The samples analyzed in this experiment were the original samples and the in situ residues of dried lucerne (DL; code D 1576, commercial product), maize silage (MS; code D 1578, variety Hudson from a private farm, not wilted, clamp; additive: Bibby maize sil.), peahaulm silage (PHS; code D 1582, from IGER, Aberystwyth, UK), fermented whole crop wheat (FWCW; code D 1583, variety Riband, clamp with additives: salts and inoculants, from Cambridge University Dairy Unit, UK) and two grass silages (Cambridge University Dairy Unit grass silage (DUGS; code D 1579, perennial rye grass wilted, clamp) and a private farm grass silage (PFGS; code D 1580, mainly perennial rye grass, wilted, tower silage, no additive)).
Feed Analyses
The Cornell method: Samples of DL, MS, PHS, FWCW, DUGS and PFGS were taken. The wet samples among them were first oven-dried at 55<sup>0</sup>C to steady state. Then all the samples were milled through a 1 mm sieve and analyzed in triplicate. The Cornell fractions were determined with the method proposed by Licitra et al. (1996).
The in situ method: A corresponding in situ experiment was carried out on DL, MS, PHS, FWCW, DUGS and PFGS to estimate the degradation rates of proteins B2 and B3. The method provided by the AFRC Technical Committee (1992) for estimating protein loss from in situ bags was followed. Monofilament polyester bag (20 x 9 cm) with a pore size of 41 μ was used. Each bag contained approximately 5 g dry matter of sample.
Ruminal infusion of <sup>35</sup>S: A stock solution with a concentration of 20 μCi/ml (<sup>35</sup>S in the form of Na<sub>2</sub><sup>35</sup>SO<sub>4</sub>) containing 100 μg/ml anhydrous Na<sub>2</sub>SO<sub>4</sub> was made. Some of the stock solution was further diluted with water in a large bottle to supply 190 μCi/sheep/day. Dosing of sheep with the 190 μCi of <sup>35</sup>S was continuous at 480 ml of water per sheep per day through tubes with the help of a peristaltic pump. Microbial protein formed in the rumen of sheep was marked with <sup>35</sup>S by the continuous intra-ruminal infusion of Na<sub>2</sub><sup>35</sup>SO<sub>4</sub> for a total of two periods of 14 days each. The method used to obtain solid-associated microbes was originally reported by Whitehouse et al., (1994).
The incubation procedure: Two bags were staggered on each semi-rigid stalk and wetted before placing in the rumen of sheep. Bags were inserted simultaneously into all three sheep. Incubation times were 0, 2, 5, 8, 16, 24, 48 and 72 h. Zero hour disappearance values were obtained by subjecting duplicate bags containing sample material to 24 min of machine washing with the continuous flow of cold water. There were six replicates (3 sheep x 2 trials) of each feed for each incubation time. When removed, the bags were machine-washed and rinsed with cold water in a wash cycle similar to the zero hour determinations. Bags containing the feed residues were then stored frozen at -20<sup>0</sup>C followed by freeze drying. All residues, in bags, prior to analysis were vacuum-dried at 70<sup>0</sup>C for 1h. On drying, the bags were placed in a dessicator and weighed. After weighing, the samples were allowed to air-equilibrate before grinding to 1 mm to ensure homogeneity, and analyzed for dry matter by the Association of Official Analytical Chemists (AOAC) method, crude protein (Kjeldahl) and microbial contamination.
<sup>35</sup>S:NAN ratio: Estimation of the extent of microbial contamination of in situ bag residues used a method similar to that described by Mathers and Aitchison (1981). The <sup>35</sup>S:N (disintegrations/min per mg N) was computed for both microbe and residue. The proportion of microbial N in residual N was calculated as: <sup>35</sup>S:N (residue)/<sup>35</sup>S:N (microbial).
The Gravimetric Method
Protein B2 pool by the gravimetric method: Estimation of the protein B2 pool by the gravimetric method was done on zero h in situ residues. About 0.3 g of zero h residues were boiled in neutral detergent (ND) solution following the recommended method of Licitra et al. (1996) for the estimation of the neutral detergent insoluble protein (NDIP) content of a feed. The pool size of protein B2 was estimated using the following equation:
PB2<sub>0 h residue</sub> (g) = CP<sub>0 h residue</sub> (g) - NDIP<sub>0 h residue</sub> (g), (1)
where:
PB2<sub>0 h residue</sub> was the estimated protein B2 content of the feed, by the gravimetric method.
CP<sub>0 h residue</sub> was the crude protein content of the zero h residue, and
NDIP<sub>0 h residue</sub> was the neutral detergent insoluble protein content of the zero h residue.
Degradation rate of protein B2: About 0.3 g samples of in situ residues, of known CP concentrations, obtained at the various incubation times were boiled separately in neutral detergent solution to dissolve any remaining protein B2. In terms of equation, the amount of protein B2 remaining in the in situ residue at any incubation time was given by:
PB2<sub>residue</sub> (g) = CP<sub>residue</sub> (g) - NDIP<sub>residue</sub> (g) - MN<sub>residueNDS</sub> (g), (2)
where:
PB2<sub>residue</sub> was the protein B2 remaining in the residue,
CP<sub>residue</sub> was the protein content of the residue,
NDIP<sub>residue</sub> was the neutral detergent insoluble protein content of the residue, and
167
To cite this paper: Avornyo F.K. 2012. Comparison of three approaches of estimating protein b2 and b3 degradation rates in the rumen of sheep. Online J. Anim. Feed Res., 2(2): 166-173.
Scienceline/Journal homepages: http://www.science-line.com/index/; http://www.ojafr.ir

•••

#### WORK REQUIRED
Every line above must be reproduced exactly as it stands.

#### TASK ANSWER
The samples analyzed in this experiment were the original samples and the in situ residues of dried lucerne (DL; code D 1576, commercial product), maize silage (MS; code D 1578, variety Hudson from a private farm, not wilted, clamp; additive: Bibby maize sil.), peahaulm silage (PHS; code D 1582, from IGER, Aberystwyth, UK), fermented whole crop wheat (FWCW; code D 1583, variety Riband, clamp with additives: salts and inoculants, from Cambridge University Dairy Unit, UK) and two grass silages (Cambridge University Dairy Unit grass silage (DUGS; code D 1579, perennial rye grass wilted, clamp) and a private farm grass silage (PFGS; code D 1580, mainly perennial rye grass, wilted, tower silage, no additive)).
Feed Analyses
The Cornell method: Samples of DL, MS, PHS, FWCW, DUGS and PFGS were taken. The wet samples among them were first oven-dried at 55<sup>0</sup>C to steady state. Then all the samples were milled through a 1 mm sieve and analyzed in triplicate. The Cornell fractions were determined with the method proposed by Licitra et al. (1996).
The in situ method: A corresponding in situ experiment was carried out on DL, MS, PHS, FWCW, DUGS and PFGS to estimate the degradation rates of proteins B2 and B3. The method provided by the AFRC Technical Committee (1992) for estimating protein loss from in situ bags was followed. Monofilament polyester bag (20 x 9 cm) with a pore size of 41 μ was used. Each bag contained approximately 5 g dry matter of sample.
Ruminal infusion of <sup>35</sup>S: A stock solution with a concentration of 20 μCi/ml (<sup>35</sup>S in the form of Na<sub>2</sub><sup>35</sup>SO<sub>4</sub>) containing 100 μg/ml anhydrous Na<sub>2</sub>SO<sub>4</sub> was made. Some of the stock solution was further diluted with water in a large bottle to supply 190 μCi/sheep/day. Dosing of sheep with the 190 μCi of <sup>35</sup>S was continuous at 480 ml of water per sheep per day through tubes with the help of a peristaltic pump. Microbial protein formed in the rumen of sheep was marked with <sup>35</sup>S by the continuous intra-ruminal infusion of Na<sub>2</sub><sup>35</sup>SO<sub>4</sub> for a total of two periods of 14 days each. The method used to obtain solid-associated microbes was originally reported by Whitehouse et al., (1994).
The incubation procedure: Two bags were staggered on each semi-rigid stalk and wetted before placing in the rumen of sheep. Bags were inserted simultaneously into all three sheep. Incubation times were 0, 2, 5, 8, 16, 24, 48 and 72 h. Zero hour disappearance values were obtained by subjecting duplicate bags containing sample material to 24 min of machine washing with the continuous flow of cold water. There were six replicates (3 sheep x 2 trials) of each feed for each incubation time. When removed, the bags were machine-washed and rinsed with cold water in a wash cycle similar to the zero hour determinations. Bags containing the feed residues were then stored frozen at -20<sup>0</sup>C followed by freeze drying. All residues, in bags, prior to analysis were vacuum-dried at 70<sup>0</sup>C for 1h. On drying, the bags were placed in a dessicator and weighed. After weighing, the samples were allowed to air-equilibrate before grinding to 1 mm to ensure homogeneity, and analyzed for dry matter by the Association of Official Analytical Chemists (AOAC) method, crude protein (Kjeldahl) and microbial contamination.
<sup>35</sup>S:NAN ratio: Estimation of the extent of microbial contamination of in situ bag residues used a method similar to that described by Mathers and Aitchison (1981). The <sup>35</sup>S:N (disintegrations/min per mg N) was computed for both microbe and residue. The proportion of microbial N in residual N was calculated as: <sup>35</sup>S:N (residue)/<sup>35</sup>S:N (microbial).
The Gravimetric Method
Protein B2 pool by the gravimetric method: Estimation of the protein B2 pool by the gravimetric method was done on zero h in situ residues. About 0.3 g of zero h residues were boiled in neutral detergent (ND) solution following the recommended method of Licitra et al. (1996) for the estimation of the neutral detergent insoluble protein (NDIP) content of a feed. The pool size of protein B2 was estimated using the following equation:
PB2<sub>0 h residue</sub> (g) = CP<sub>0 h residue</sub> (g) - NDIP<sub>0 h residue</sub> (g), (1)
where:
PB2<sub>0 h residue</sub> was the estimated protein B2 content of the feed, by the gravimetric method.
CP<sub>0 h residue</sub> was the crude protein content of the zero h residue, and
NDIP<sub>0 h residue</sub> was the neutral detergent insoluble protein content of the zero h residue.
Degradation rate of protein B2: About 0.3 g samples of in situ residues, of known CP concentrations, obtained at the various incubation times were boiled separately in neutral detergent solution to dissolve any remaining protein B2. In terms of equation, the amount of protein B2 remaining in the in situ residue at any incubation time was given by:
PB2<sub>residue</sub> (g) = CP<sub>residue</sub> (g) - NDIP<sub>residue</sub> (g) - MN<sub>residueNDS</sub> (g), (2)
where:
PB2<sub>residue</sub> was the protein B2 remaining in the residue,
CP<sub>residue</sub> was the protein content of the residue,
NDIP<sub>residue</sub> was the neutral detergent insoluble protein content of the residue, and
167
To cite this paper: Avornyo F.K. 2012. Comparison of three approaches of estimating protein b2 and b3 degradation rates in the rumen of sheep. Online J. Anim. Feed Res., 2(2): 166-173.
Scienceline/Journal homepages: http://www.science-line.com/index/; http://www.ojafr.ir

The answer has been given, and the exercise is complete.